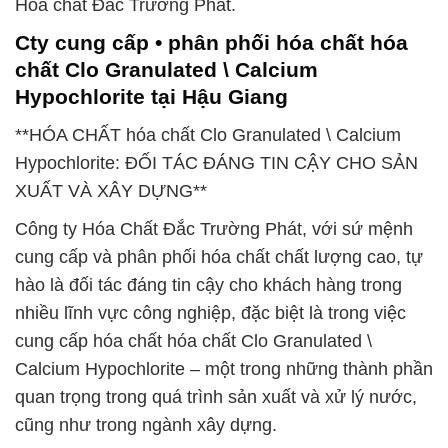
Hóa chất Đắc Trường Phát.
Cty cung cấp • phân phối hóa chất hóa
chất Clo Granulated \ Calcium
Hypochlorite tại Hậu Giang
**HÓA CHẤT hóa chất Clo Granulated \ Calcium
Hypochlorite: ĐỐI TÁC ĐÁNG TIN CẬY CHO SẢN
XUẤT VÀ XÂY DỰNG**
Công ty Hóa Chất Đắc Trường Phát, với sứ mệnh
cung cấp và phân phối hóa chất chất lượng cao, tự
hào là đối tác đáng tin cậy cho khách hàng trong
nhiều lĩnh vực công nghiệp, đặc biệt là trong việc
cung cấp hóa chất hóa chất Clo Granulated \
Calcium Hypochlorite – một trong những thành phần
quan trọng trong quá trình sản xuất và xử lý nước,
cũng như trong ngành xây dựng.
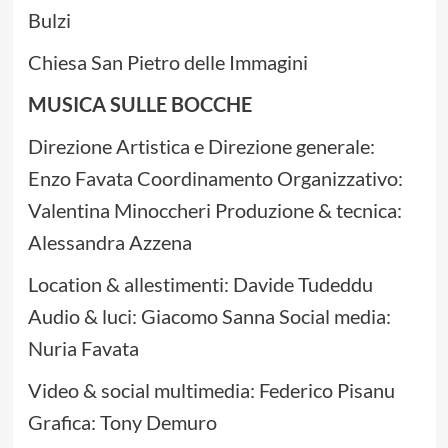
Bulzi
Chiesa San Pietro delle Immagini
MUSICA SULLE BOCCHE
Direzione Artistica e Direzione generale:
Enzo Favata Coordinamento Organizzativo:
Valentina Minoccheri Produzione & tecnica:
Alessandra Azzena
Location & allestimenti: Davide Tudeddu
Audio & luci: Giacomo Sanna Social media:
Nuria Favata
Video & social multimedia: Federico Pisanu
Grafica: Tony Demuro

══════════

* [Job] No pictures should appear in the copy. Reproduce exactly the lines from the line containing "nhiều lĩnh vực" through the last line of the data, inclusive.

* [Answer section]
nhiều lĩnh vực công nghiệp, đặc biệt là trong việc
cung cấp hóa chất hóa chất Clo Granulated \
Calcium Hypochlorite – một trong những thành phần
quan trọng trong quá trình sản xuất và xử lý nước,
cũng như trong ngành xây dựng.
Bulzi
Chiesa San Pietro delle Immagini
MUSICA SULLE BOCCHE
Direzione Artistica e Direzione generale:
Enzo Favata Coordinamento Organizzativo:
Valentina Minoccheri Produzione & tecnica:
Alessandra Azzena
Location & allestimenti: Davide Tudeddu
Audio & luci: Giacomo Sanna Social media:
Nuria Favata
Video & social multimedia: Federico Pisanu
Grafica: Tony Demuro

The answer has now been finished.